## [YOUR ASSIGNMENT]
From the entries, copy every line that carries the string "Coronavirus".

## [PROVIDED INFORMATION]
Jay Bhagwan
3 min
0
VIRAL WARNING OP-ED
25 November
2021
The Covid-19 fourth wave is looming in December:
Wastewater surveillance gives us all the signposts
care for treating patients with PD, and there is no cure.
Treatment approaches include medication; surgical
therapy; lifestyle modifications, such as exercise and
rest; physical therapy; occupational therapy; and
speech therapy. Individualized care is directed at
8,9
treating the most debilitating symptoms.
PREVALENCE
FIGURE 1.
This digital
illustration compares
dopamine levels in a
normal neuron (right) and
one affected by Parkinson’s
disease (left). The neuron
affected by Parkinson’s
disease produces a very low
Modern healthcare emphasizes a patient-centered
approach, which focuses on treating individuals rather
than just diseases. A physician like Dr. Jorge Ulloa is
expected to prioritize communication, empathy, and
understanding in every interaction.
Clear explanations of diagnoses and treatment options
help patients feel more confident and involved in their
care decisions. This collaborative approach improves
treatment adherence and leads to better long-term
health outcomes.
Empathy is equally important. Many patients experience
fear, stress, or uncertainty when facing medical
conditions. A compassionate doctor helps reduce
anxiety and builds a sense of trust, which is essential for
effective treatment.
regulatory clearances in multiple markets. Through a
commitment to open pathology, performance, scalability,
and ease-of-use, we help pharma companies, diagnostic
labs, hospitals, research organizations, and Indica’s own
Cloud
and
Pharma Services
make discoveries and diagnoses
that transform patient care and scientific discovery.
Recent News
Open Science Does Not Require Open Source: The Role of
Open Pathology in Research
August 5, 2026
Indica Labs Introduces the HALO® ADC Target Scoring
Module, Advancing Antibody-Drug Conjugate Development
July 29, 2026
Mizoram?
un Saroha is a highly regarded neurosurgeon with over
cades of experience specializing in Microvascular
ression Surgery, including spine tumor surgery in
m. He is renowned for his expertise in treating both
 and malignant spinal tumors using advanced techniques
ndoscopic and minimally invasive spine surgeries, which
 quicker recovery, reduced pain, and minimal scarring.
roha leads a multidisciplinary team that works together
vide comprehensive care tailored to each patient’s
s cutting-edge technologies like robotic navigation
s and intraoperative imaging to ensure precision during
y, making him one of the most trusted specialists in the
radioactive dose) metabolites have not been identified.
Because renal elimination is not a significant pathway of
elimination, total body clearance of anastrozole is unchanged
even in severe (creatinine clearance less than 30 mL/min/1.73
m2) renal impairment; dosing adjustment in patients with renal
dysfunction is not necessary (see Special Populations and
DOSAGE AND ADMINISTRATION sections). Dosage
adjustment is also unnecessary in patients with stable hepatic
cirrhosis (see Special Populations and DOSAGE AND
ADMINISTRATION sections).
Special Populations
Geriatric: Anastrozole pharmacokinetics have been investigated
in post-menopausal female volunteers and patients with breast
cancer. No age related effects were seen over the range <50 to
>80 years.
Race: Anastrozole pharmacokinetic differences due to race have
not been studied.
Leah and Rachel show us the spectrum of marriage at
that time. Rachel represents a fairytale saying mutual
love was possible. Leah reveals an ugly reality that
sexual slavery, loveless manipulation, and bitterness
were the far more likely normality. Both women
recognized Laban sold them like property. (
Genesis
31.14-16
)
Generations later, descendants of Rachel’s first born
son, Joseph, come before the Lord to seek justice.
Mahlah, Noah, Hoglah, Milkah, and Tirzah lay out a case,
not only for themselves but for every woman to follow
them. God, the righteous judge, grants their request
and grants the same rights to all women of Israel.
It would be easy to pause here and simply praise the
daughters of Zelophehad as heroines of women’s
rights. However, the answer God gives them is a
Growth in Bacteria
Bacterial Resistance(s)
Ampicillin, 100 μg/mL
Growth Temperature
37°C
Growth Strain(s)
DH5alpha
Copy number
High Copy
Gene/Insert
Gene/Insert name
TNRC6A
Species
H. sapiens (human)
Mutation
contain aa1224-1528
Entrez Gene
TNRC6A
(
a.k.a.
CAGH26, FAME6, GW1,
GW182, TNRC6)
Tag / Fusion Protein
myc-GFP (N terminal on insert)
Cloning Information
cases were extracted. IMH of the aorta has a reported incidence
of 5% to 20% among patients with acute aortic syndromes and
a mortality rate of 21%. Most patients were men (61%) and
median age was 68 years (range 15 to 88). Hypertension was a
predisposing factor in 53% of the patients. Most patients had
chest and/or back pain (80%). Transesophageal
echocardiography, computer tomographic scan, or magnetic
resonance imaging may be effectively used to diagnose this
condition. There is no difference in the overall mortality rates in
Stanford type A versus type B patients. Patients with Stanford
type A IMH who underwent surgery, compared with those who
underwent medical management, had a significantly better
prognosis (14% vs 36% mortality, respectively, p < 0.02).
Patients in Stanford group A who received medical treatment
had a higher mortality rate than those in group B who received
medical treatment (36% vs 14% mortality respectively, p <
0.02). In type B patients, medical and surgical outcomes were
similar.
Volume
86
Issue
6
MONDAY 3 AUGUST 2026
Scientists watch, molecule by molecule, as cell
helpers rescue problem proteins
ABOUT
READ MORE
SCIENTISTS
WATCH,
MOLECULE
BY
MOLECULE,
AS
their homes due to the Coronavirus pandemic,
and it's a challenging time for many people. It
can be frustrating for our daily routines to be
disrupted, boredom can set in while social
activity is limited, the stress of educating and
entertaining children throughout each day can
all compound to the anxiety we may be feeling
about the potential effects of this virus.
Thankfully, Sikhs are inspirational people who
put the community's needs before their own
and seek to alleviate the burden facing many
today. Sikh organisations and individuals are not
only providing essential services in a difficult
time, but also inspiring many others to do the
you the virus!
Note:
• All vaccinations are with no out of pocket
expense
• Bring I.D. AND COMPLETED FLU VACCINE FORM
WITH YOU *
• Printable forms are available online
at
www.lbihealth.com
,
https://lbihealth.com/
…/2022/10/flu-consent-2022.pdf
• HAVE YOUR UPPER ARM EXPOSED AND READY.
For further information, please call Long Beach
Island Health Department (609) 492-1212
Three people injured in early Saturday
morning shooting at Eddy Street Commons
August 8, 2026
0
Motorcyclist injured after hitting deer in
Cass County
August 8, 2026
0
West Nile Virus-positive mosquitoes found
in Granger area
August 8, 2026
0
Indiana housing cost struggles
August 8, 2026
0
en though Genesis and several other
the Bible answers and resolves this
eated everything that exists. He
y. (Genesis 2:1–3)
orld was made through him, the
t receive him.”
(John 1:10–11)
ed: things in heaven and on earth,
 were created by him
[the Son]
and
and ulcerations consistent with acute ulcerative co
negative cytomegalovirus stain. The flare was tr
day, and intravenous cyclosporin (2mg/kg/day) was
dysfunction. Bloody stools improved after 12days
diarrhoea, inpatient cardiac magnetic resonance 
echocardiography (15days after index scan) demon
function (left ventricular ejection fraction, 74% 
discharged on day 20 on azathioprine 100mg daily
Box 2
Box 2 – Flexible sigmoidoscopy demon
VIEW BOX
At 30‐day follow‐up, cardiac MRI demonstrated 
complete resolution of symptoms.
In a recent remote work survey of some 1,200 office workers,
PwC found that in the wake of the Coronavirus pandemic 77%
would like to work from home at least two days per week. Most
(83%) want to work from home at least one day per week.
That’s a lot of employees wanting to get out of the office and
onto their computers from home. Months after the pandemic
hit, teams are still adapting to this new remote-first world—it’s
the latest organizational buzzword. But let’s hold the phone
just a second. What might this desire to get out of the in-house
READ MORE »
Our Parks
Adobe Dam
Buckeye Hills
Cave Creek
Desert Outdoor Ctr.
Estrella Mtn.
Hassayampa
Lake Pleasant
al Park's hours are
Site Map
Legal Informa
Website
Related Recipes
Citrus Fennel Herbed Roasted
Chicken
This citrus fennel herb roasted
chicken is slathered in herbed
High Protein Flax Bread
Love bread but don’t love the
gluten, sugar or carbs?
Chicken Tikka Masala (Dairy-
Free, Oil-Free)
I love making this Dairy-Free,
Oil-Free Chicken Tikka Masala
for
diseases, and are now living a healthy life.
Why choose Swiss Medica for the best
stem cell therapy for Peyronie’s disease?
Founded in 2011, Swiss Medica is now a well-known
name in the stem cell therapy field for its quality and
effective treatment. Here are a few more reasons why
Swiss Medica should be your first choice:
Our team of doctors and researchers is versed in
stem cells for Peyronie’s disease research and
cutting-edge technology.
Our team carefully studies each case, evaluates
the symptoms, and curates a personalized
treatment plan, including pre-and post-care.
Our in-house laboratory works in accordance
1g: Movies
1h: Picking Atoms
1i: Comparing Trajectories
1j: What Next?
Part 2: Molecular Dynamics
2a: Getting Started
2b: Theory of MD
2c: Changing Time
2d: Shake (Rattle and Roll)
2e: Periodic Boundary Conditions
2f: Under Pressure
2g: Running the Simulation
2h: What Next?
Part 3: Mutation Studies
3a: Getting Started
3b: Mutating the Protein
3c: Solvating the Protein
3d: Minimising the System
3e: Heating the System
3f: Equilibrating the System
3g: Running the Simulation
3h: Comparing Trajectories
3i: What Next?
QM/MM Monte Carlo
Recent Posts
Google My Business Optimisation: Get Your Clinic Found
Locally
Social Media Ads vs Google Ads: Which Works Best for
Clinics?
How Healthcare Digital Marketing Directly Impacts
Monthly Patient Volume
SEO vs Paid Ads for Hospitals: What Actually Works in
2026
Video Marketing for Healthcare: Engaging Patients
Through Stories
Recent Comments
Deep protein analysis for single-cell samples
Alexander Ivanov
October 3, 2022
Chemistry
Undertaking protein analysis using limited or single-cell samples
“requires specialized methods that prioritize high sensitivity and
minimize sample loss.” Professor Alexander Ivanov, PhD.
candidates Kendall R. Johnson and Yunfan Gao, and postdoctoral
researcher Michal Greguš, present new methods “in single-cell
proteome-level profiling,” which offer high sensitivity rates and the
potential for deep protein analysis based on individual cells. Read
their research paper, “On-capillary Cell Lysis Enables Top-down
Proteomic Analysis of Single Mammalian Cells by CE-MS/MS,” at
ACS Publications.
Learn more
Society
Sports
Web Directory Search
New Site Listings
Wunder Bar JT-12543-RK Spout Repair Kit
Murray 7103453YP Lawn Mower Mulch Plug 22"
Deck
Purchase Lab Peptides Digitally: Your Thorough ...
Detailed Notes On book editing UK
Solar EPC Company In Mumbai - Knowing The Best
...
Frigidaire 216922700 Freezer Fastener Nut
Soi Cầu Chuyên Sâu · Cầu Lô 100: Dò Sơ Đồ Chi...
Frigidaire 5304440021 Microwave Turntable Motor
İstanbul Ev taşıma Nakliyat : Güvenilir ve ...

## [SOLUTION FOR THIS TASK]
their homes due to the Coronavirus pandemic,
PwC found that in the wake of the Coronavirus pandemic 77%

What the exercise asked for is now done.